任务说明 ▸ 把讲ArrayList的那段文字里，从“grow(minCapacity);”往下一直到“minimum capacity argument.”的所有内容一字不改地抄下来。

阅读材料 ▸
---*---

该方法主要用于将数组进行分割，对于数组分割后，其实该数组为浅拷贝操作，如果在该SubList中操作相关数据，将会导致ArrayList中的数据改变！！

public List<E> subList(int fromIndex, int toIndex) {
    subListRangeCheck(fromIndex, toIndex, size);
    return new SubList(this, 0, fromIndex, toIndex);
}

ArrayList扩容机制

规则

如果其数组需要进行扩容，则会扩容为原数组的1.5倍
如果用户指定了容器的大小，且用于指定的数值大于容器的最小容量，则将用于容量作为该容器容量
如果容器容量扩容后大于Integer.MAX_VALUE - 8,则会尝试扩容为Integer.MAX_VALUE大小

解析

确定minCapacity值是否比容器中的数据容量大
如果大则扩容，否则什么也不做
扩容
1. 如果minCapacity比newCapacity小则直接使用minCapacity作为扩容容量
2. 如果其数组个数大于最大的数组的长度，则尝试使用Integer.MAX_VALUE作为数组的容器大小

源码解析

    /**
     * 1.确定minCapacity值是否比容器中的数据容量大
     * 2.如果大则扩容，否则什么也不做
     * @param minCapacity
     */
    private void ensureExplicitCapacity(int minCapacity) {
        modCount++;

        // overflow-conscious code
        if (minCapacity - elementData.length > 0)
            grow(minCapacity);
    }
    /**
     * Increases the capacity to ensure that it can hold at least the
     * number of elements specified by the minimum capacity argument.

---*---

所给条目 ▸
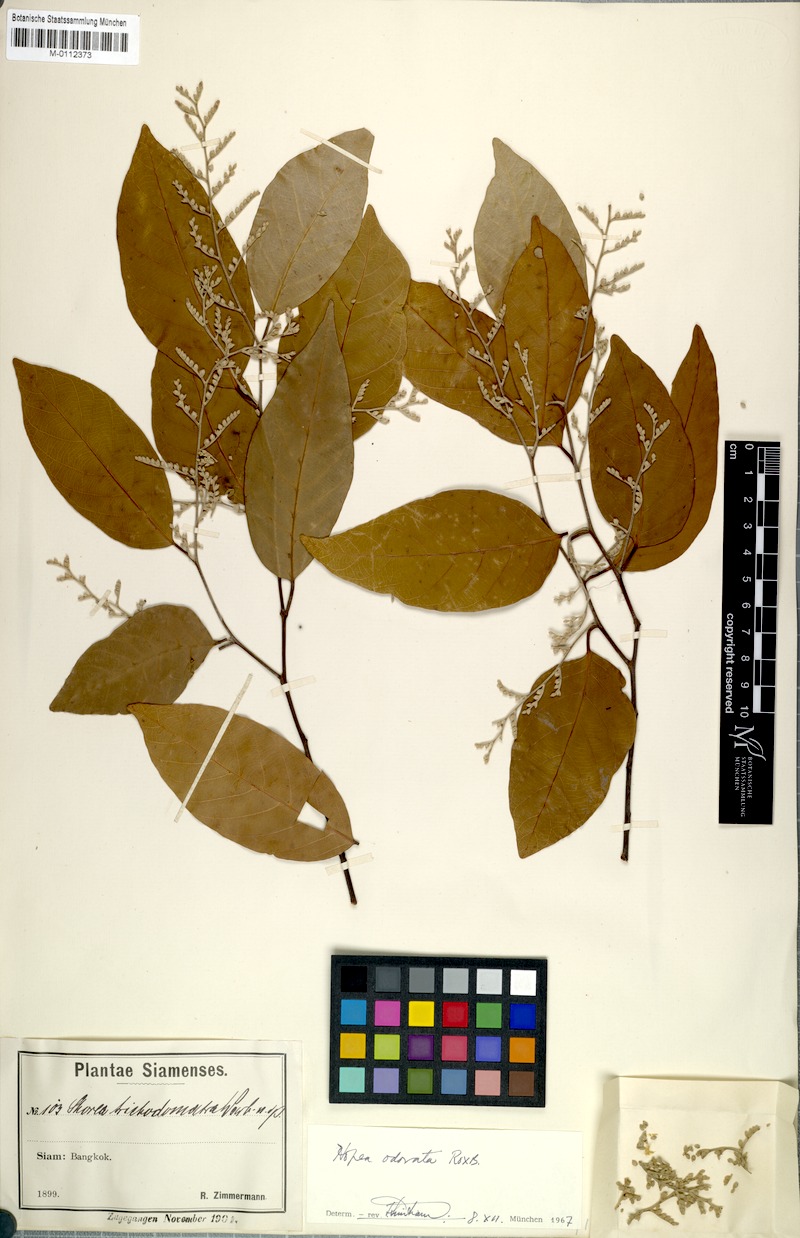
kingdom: Plantae
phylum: Tracheophyta
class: Magnoliopsida
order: Malvales
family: Dipterocarpaceae
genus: Hopea
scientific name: Hopea odorata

---*---

参考答案 ▸
grow(minCapacity);
    }
    /**
     * Increases the capacity to ensure that it can hold at least the
     * number of elements specified by the minimum capacity argument.